A fast respiratory navigator (fastNAV) was developed for dynamic contrast enhanced CMR perfusion imaging by combining spatially non-selective saturation with slice-selective tip-up and slice-selective excitation pulses. A calibration scan was developed to enable the estimation of subject-specific tracking factors. Prospective motion correction using fastNAV was applied to perfusion imaging in 10 patients under free-breathing conditions. Compared to conventional perfusion imaging, fastNAV reduced the effect of respiratory motion while no difference in image quality was observed.

Introduction

First-pass cardiac magnetic resonance (CMR) perfusion imaging is widely used for patients with suspected coronary artery disease. While breath-holding acquisitions are not always effective, prospective respiratory motion correction using a navigator and slice tracking can reduce through-plane motion (1,2). CMR perfusion imaging is based on saturation-recovery, posing a challenge for obtaining a consistent navigator signal while keeping the temporal footprint to a minimum and avoiding a reduction in perfusion image quality (3–7). Furthermore, while a fixed tracking factor is often used to relate right hemi-diaphragm (RHD) navigator motion to cardiac motion (1,2), subject-specific tracking factors can improve motion correction even further (8,9). Here, a fast navigator (fastNAV) was develop for perfusion imaging and tested using subject-specific slice tracking (10).

Methods

Pulse sequence
The prototype navigator signal is obtained by combining spatially non-selective saturation (for perfusion imaging) with slice-selective tip-up and slice-selective excitation pulses (Figure 1A&B). The slice-selective tip-up pulse (-90˚flip-angle, 40mm thickness) was between a BIR4-90 adiabatic saturation pulse (11,12) and a spoiler gradient. The navigator excitation slice (15˚ flip-angle, 20mm thickness) was angulated from the tip-up slice in the transverse plane to generate signal from the overlap of these two pulses on the RHD. Gradient-recalled navigator signal was frequency encoded in the superior-inferior direction (Figure 1C). Additional time per navigator: 15ms, including 5ms for real-time feedback.
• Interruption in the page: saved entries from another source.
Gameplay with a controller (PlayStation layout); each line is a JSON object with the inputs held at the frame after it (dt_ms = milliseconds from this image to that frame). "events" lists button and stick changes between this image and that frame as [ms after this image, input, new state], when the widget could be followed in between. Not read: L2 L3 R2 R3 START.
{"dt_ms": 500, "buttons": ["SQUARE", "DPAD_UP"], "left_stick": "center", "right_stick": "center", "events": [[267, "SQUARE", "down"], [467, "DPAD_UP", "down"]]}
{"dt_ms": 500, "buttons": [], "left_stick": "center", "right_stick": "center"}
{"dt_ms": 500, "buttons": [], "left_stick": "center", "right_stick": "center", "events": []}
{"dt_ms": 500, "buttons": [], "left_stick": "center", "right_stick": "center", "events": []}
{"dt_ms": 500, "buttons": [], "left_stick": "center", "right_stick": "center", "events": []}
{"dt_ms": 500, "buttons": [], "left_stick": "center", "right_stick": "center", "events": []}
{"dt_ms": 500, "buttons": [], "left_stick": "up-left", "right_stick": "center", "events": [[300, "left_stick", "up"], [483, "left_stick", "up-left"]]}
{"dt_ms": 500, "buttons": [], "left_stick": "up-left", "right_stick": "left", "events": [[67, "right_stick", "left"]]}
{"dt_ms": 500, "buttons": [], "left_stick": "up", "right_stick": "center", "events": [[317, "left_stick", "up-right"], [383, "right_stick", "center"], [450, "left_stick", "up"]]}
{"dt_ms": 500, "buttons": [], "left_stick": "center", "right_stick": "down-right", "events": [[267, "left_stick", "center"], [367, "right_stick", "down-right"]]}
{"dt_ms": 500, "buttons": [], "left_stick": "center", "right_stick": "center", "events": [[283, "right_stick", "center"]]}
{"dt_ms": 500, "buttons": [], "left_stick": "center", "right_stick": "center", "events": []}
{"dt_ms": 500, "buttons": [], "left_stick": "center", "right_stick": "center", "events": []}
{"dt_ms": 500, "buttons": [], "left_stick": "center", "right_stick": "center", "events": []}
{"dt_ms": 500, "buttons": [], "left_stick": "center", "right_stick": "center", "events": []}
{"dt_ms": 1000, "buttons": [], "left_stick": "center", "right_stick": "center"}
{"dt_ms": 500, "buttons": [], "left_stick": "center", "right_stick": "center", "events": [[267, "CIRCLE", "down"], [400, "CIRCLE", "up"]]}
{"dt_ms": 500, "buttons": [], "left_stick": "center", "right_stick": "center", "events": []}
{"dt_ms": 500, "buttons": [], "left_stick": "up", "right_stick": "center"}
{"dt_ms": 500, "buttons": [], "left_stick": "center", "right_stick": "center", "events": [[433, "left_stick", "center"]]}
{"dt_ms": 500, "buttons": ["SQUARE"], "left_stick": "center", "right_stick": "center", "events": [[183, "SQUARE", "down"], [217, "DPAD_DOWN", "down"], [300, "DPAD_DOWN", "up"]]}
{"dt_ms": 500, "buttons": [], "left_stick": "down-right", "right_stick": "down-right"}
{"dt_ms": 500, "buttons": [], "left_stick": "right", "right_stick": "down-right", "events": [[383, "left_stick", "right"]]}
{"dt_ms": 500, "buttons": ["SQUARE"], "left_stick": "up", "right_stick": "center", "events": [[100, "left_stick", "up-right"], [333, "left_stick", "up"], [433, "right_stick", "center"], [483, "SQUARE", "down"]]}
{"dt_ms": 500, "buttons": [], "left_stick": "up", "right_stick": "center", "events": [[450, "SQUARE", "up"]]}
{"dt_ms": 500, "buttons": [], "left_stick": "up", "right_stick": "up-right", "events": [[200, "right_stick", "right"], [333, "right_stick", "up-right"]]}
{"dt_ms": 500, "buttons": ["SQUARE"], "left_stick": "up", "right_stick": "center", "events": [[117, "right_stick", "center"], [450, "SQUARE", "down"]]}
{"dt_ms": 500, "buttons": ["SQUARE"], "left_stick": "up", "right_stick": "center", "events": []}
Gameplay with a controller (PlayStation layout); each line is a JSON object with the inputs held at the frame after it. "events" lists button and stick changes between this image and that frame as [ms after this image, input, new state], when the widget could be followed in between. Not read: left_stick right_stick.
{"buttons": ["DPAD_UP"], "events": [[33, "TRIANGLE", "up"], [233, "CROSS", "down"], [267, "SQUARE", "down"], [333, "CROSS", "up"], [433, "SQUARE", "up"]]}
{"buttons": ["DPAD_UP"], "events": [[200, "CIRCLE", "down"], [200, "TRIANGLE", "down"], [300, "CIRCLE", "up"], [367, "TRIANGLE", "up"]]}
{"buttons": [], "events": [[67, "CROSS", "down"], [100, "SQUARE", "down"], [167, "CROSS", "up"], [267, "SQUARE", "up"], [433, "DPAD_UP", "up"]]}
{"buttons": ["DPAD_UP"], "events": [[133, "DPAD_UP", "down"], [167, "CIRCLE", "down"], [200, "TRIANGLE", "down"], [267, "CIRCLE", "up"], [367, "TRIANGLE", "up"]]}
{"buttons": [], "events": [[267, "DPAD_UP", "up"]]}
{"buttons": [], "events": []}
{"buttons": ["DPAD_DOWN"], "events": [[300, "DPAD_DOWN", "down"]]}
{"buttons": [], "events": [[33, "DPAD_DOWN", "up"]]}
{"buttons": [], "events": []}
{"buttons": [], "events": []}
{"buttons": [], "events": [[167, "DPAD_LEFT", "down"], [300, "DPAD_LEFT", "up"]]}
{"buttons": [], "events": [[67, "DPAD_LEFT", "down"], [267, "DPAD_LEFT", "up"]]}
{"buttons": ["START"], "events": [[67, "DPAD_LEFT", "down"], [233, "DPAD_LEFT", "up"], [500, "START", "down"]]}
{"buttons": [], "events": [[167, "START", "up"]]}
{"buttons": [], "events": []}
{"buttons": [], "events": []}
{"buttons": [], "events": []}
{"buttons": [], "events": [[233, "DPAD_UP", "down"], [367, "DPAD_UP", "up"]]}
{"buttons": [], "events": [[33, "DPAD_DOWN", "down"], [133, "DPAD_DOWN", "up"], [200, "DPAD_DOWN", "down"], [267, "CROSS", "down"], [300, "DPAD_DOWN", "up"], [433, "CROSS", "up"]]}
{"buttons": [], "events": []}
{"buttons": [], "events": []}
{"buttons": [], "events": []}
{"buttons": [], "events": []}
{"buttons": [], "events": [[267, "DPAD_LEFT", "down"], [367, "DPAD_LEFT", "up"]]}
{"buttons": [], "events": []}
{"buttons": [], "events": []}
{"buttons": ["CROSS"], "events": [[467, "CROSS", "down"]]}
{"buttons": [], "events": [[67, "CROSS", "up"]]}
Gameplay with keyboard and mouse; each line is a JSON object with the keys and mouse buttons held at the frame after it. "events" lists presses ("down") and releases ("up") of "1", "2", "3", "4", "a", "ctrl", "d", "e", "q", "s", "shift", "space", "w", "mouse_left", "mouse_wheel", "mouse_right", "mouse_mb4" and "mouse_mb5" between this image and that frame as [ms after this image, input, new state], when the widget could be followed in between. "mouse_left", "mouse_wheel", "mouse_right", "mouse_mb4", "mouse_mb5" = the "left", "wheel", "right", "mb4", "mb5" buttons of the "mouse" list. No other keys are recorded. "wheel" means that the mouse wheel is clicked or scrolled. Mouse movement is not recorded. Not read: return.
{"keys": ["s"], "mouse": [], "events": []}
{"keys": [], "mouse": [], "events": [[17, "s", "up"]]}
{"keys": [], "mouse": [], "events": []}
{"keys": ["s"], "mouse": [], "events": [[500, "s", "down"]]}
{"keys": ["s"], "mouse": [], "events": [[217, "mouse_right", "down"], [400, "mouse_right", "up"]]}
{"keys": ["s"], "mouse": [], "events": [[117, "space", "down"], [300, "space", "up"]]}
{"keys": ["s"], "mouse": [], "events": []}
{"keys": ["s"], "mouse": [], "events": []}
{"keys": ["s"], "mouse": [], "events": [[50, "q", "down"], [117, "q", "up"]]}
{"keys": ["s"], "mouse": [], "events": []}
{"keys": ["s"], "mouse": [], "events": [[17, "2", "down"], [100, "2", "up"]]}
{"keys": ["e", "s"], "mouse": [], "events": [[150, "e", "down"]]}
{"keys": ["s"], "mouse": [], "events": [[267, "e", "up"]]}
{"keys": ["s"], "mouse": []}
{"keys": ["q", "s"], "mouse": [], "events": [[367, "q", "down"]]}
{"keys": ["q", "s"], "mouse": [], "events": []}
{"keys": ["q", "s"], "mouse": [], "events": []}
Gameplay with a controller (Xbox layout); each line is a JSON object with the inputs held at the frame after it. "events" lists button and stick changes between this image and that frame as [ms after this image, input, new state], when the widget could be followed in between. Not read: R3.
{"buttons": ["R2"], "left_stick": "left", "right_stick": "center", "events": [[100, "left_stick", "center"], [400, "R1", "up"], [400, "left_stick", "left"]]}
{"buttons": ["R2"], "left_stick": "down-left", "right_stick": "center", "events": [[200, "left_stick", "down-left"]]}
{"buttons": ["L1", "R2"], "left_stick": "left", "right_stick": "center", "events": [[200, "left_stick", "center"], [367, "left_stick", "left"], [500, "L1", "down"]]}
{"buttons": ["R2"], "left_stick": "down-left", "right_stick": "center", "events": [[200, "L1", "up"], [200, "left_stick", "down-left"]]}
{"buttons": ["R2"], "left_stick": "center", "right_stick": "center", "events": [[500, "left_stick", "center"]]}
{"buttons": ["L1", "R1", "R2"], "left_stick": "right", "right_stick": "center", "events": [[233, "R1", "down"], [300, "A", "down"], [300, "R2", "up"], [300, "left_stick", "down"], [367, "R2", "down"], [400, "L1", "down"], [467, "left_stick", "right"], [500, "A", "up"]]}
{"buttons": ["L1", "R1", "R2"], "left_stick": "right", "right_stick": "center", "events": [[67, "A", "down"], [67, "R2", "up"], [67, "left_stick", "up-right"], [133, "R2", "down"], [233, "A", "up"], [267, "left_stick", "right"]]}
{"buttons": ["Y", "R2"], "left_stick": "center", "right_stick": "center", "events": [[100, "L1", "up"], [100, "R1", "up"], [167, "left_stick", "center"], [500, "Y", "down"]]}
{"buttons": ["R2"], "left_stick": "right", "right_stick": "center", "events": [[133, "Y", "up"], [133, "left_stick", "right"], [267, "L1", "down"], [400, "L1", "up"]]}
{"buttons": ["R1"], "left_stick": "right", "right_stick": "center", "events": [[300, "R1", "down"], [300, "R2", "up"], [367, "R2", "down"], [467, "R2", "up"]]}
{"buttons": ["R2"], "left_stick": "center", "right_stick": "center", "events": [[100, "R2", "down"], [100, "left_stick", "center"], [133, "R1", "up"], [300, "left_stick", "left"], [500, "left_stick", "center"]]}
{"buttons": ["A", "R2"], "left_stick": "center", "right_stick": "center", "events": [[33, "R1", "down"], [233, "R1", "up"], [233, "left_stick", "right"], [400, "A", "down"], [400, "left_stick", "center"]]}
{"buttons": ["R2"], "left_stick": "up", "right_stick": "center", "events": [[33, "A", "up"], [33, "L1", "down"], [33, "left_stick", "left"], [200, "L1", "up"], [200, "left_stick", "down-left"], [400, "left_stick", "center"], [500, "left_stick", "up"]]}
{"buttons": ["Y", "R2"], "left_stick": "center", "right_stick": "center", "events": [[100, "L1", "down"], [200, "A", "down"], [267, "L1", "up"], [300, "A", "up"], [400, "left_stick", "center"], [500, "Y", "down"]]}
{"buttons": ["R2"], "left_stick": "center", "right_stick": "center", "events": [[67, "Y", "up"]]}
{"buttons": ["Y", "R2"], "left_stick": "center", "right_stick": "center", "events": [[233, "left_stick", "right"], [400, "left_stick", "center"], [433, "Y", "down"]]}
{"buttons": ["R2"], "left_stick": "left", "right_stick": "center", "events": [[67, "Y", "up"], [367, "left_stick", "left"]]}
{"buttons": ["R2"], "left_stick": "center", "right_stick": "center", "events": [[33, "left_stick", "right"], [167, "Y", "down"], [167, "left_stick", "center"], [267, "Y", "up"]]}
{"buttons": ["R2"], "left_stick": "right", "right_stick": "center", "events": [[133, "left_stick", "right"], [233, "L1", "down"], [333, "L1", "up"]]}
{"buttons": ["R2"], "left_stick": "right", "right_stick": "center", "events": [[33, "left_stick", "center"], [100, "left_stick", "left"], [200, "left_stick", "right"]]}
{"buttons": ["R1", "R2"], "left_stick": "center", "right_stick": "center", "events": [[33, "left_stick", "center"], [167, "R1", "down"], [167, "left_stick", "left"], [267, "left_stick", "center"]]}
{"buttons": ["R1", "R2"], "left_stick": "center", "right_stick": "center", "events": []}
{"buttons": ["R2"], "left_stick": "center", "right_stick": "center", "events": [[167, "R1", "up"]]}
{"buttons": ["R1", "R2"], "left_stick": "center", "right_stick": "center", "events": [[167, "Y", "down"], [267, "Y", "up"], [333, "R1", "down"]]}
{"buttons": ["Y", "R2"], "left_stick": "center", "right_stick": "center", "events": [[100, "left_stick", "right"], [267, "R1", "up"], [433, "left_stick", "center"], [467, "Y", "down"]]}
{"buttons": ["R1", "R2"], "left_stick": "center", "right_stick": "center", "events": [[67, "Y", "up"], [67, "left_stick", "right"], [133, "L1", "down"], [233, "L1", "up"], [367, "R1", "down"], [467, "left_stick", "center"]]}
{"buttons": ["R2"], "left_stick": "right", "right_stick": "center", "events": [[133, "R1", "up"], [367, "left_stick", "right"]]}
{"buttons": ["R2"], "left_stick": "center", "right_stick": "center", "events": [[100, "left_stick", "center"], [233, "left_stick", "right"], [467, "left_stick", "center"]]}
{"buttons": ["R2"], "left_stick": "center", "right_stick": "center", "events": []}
Subject-specific tracking factor estimation
FastNAV-based slice tracking in superioinferior direction was applied to each short-axis slice for perfusion imaging. Conventional cross-correlation analysis (13) was used to extract RHD displacement, which was multiplied by a subject-specific tracking factor. A separate sequence was used to calibrate the subject-specific tracking factor. To allow the near-simultaneous measurement of fastNAV signal and left ventricle (LV) displacement for calibration, one coronal image was acquired per heart-beat, followed by one module including saturation and fastNAV acquisition (Figure 1D). This was repeated 30x to capture several breathing cycles. LV motion was determined offline using a rigid motion estimation algorithm (14). The slope between the LV and fastNAV motion traces was found by least-squares-fitting, which was used as the subject-specific tracking factor, and the correlation coefficient (R) was calculated. Calibration was typically done in 1 minute, once the data was transferred off-line.

Experimental validation
10 Patients were included in this study, which was performed at 1.5T (MAGNETOM Aera, Siemens Healthcare, Erlangen, Germany). Two dynamic contrast enhanced rest perfusion protocols were performed in each patient, using the fastNAV-based motion correction and a conventional approach without motion correction, with a 10 minute interval in between them to allow for contrast washout. The order of the two perfusion protocols was randomised across subjects. Both perfusion acquisitions used an ECG-triggered balanced steady state free precession (bSSFP) saturation recovery sequence prescribed in the short axis orientation with the following parameters: TR/TE: 2.38/1.04ms, FA:50˚, FOV:360x270mm2, slices:3, slice thickness:8mm, matrix:192x144, voxel size:1.9x1.9mm2, Partial Fourier factor:3/4, GRAPPA:2 (24 integrated reference lines), bandwidth:1085 Hz/pixel, total acquisition duration per heartbeat: 603.9ms, saturation recovery time:133ms, dynamics:60. Patients were instructed to breathe normally.

In-plane motion of the LV was quantified by measuring the average Dice similarity coefficient (15) over dynamics (avDice) as well as the average displacement of the LV center of mass location (avCoM), following manual delineation in each dynamic. Image quality was assessed for each dataset: 4=excellent, 3=minor artefact but not limiting diagnosis, 2=major artefact but not limiting diagnosis, 1=poor image quality and non-diagnostic.

Results

Figure 2 shows an example of tracking factor calibration. Over all patients, subject-specific tracking factors of 0.46±0.13 (min=0.18, max=0.68) were measured with an R value of 0.94±0.03 (min=0.90, max=0.98), indicative of a robust relationship between measured fastNAV and LV motion. A robust fastNAV signal was acquired during perfusion imaging in all patients (Figure 3). An example of motion-corrected perfusion imaging is shown in Figure 4.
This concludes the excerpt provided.